Here is a simple question that recently came up on iterating over the panel cells in a curtain grid:
Question: I'm noticing some odd behaviour when dealing with CurtainCell.CurveLoops and CurtainCell.PlanarizedCurveLoops taken from CurtainGrid.Cells. It appears that one of the loops is missing and another one of the loops is duplicated.
I am iterating over the cells using the following code and displaying a message listing the loop edge coordinates:
Dim cell As CurtainCell For i As Integer = 0 To cg.Cells.Size - 1 cell = cg.Cells(i) msg += vbCrLf + vbCrLf + "i=" + i.ToString msg += vbCrLf + "CurveLoops" Dim iCounter As Integer = 0 For Each cArr As CurveArray In cell.CurveLoops For Each c As Curve In cArr iCounter += 1 msg += vbCrLf + iCounter.ToString _ + ". " + Util.CurveToString(c) Next Next Next MsgBox(msg)
Here are the cells I am examining:
The resulting dialogue box displays the cell curve loop coordinates like this:
As you can see, one loop is missing and the other is duplicated.
Is this normal behaviour?
Also, I noticed that every time I run the query the order in which they are received changes.

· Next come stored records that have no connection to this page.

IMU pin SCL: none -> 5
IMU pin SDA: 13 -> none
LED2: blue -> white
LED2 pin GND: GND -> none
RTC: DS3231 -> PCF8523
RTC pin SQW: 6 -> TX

Answer: First, I converted your code to iterate using for each instead:
Dim cg As CurtainGrid = w.CurtainGrid Dim msg As String = "# Cells = " _ + cg.Cells.Size.ToString Dim cell As CurtainCell Dim i As Integer = 0 For Each cell In cg.Cells msg += vbCrLf + vbCrLf + "i=" + i.ToString msg += vbCrLf + "CurveLoops" Dim iCounter As Integer = 0 For Each cArr As CurveArray In cell.CurveLoops For Each c As Curve In cArr iCounter += 1 msg += vbCrLf + iCounter.ToString _ + ". " + Util.CurveToString(c) Next Next i += 1 Next MsgBox(msg)

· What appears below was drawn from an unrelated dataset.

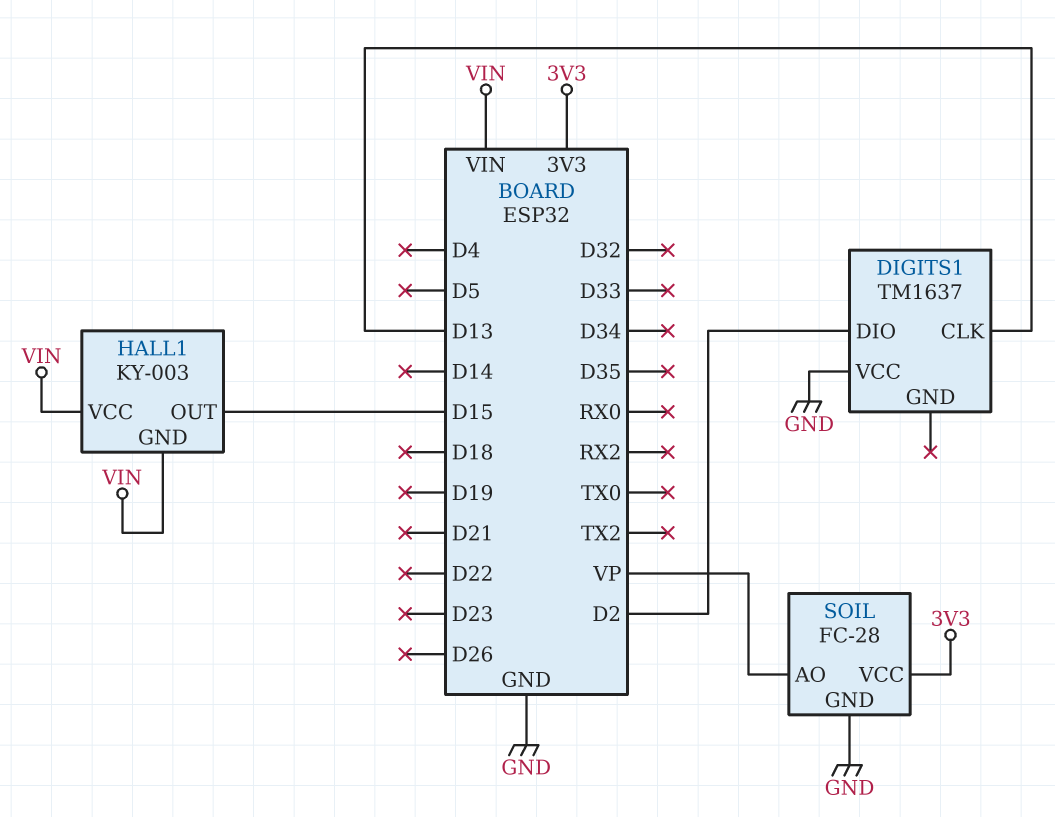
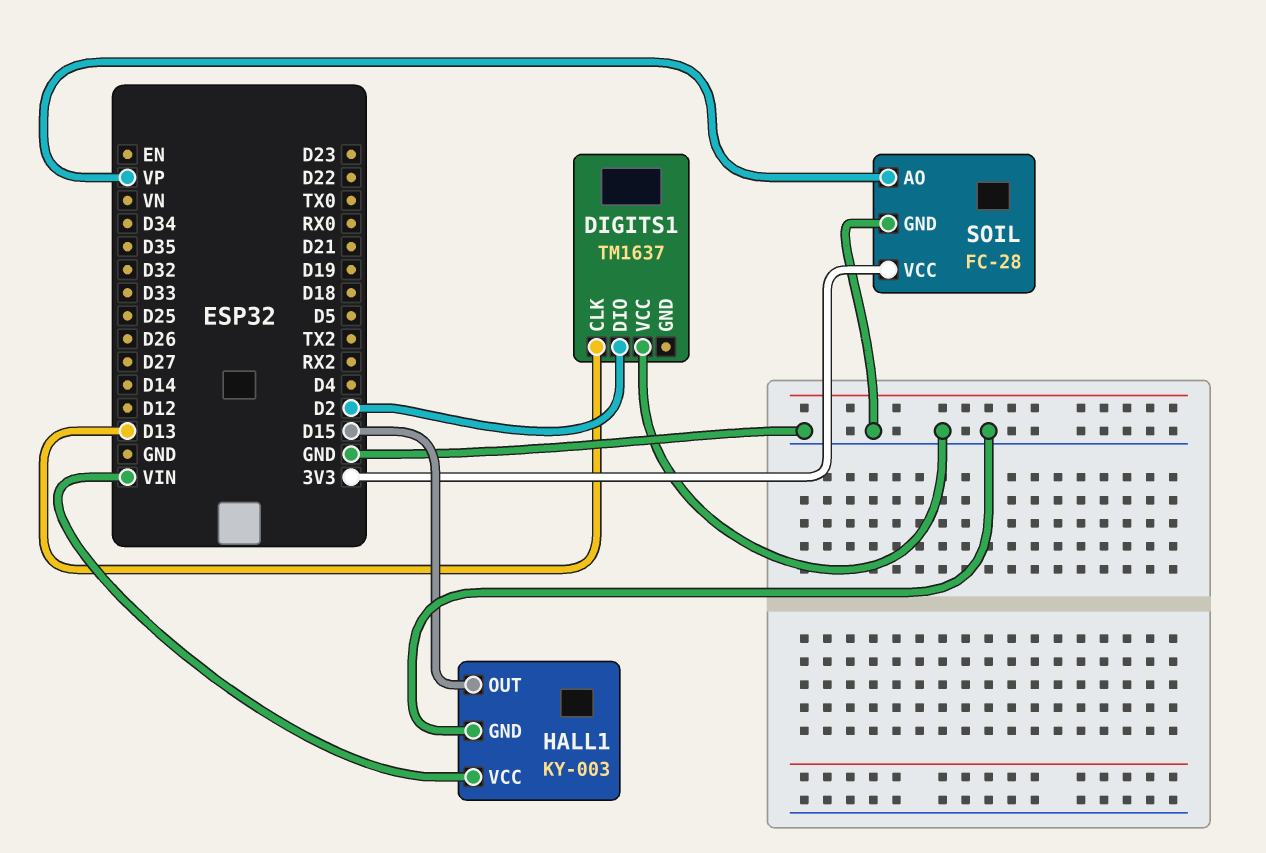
HALL1 pin GND: VIN -> GND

Lo and behold, the problem is resolved, and here are the correct curve loops and their coordinates:
The problem has nothing to do with whether you use For and indexing or For Each, though. For Each loops operate in the same manner as a For i = loop. The indexing is provided by extension methods from Linq.
The problem is due to the fact that each call to CurtainGrid.Cells returns a new set.
The set returned is unordered, so there is no guarantee that one set will have its elements in the same order as another.
In your original code, you were calling cg.Cells(i) and thus requesting a new differently ordered set to be returned on each iteration step of the loop.
You can get a reliable indexed access if you obtain and store one single reference to the set once, rather than accessing it in each iteration within the loop:
Dim cgSet As CurtainCellSet = cg.Cells For i As Integer = 0 To cgSet.Size - 1 Dim cell As CurtainCell = cgSet(i) ...
I have seen several examples in the Revit API where you have to be very aware of the effect of calling a property and storing the result.
In most cases so far, the issue has been calling a property, storing the result in a variable, modifying the value of that variable, and expecting the underlying property to have changed. That is not the case, since the variable just stores a copy of the original value, and the original is not modified by modifying the copy stored in the variable.
In this case, it is the other way round, sort of: each call to the property returns a different result, so we have to store the property value from one single call in a constant variable to ensure that it remains unchanged during the iteration process.